NOW, THEREFORE, BE IT RESOLVED that the City of Portland opposes oil-by-rail transportation through and within the City of Portland and the City of Vancouver, WA.
BE IT FURTHER RESOLVED that the City of Portland supports the preparation of a programmatic, comprehensive, and area-wide Environmental Impact Statement to identify the cumulative effects that would result from existing and proposed oil-by-rail terminals.
BE IT FURTHER RESOLVED that the City of Portland supports the development and review of a comprehensive Health Impact Assessment prior to approval of any new oil transfer and storage permits by any state, regional or federal agency; and
BE IT FURTHER RESOLVED that the City of Portland intends to address to the extent practicable any impacts to public health, safety and property caused by the transport of oil through Portland by actively enforcing applicable local public health, safety, building, electrical and fire codes; and
BE IT FURTHER RESOLVED that the City of Portland intends to address to the extent allowed by law any impacts to surface, air, and groundwater caused by the transport of oil through Portland by actively enforcing any applicable environmental statues delegated to the City of Portland; and
BE IT FURTHER RESOLVED that the City of Portland will request that railroad companies and/or oil companies make public any development plans for increased rail traffic through Portland to accommodate oil transport and storage, and to provide adequate notice to Portland citizens of any plans for new or expanded rail facilities or any anticipated increases in rail traffic volume; and
BE IT FURTHER RESOLVED that the City of Portland will request that the railroad companies and/or oil companies provide representatives to meet periodically with local citizen groups and local governmental officials to address local concerns regarding oil trains through Portland; and
BE IT FURTHER RESOLVED that the City of Portland will request that the railroad companies mitigate any public safety hazards created by existing and future transport of oil through Portland; and
BE IT FURTHER RESOLVED that the City of Portland will request that railroad and oil companies submit an emergency environmental cleanup plan in case of accidental spills or train derailment; and that they submit a bond to pay for any and all spills, explosions, etc.
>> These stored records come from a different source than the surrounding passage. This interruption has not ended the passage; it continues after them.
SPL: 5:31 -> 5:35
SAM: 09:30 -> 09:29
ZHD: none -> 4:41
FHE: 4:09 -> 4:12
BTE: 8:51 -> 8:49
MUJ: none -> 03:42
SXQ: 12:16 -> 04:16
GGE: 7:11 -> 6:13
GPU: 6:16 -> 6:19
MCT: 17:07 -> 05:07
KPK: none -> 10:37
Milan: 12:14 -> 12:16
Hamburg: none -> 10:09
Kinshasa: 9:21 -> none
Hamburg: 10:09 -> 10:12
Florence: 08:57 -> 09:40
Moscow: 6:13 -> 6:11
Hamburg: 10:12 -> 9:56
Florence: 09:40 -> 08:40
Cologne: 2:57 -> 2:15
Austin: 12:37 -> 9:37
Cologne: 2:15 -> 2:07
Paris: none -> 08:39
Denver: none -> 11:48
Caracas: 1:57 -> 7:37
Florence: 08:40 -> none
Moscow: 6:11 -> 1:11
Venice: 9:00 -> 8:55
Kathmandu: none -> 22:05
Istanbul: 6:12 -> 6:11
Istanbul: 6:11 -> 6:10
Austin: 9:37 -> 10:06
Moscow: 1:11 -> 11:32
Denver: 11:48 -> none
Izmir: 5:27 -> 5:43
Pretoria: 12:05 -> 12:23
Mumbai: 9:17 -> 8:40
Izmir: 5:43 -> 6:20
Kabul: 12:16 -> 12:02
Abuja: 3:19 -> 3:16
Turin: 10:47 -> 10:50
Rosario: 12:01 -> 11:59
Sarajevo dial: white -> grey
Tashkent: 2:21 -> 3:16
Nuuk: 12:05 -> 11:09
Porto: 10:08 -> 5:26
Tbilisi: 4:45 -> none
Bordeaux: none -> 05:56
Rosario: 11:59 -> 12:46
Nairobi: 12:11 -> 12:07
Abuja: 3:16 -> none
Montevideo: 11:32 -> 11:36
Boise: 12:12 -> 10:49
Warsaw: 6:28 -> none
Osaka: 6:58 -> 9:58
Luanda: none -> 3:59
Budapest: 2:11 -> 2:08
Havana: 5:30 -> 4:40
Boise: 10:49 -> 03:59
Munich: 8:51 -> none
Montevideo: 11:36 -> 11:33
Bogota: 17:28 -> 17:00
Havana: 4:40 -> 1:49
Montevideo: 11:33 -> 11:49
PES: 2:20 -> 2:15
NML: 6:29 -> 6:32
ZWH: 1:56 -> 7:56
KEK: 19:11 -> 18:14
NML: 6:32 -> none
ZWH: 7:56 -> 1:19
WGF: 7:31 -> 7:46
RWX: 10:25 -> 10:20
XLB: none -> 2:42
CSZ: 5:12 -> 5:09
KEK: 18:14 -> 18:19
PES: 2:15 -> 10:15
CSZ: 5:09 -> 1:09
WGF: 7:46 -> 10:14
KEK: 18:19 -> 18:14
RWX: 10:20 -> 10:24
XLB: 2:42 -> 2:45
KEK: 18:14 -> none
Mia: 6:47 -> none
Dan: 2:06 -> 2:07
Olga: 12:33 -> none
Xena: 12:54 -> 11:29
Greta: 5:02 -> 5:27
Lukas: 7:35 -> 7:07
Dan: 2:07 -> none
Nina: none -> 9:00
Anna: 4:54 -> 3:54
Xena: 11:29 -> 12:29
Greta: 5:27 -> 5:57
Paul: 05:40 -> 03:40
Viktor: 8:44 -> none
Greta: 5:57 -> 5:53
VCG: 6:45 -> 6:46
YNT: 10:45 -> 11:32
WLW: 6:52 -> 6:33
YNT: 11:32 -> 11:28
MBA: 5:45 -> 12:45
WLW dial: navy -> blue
BE IT FURTHER RESOLVED that the City of Portland supports economic growth that contributes to citizens’ health, safety, and well-being, and that on balance, adheres to principles of sustainable development and overall reduction of carbon emissions; and
BE IT FURTHER RESOLVED that the Policy opposing all project proposals that would increase the amount of crude oil being transported by rail through the City of Portland the City of Vancouver, Washington is binding City policy.
Resolution No. 37164, adopted by City Council November 4, 2015.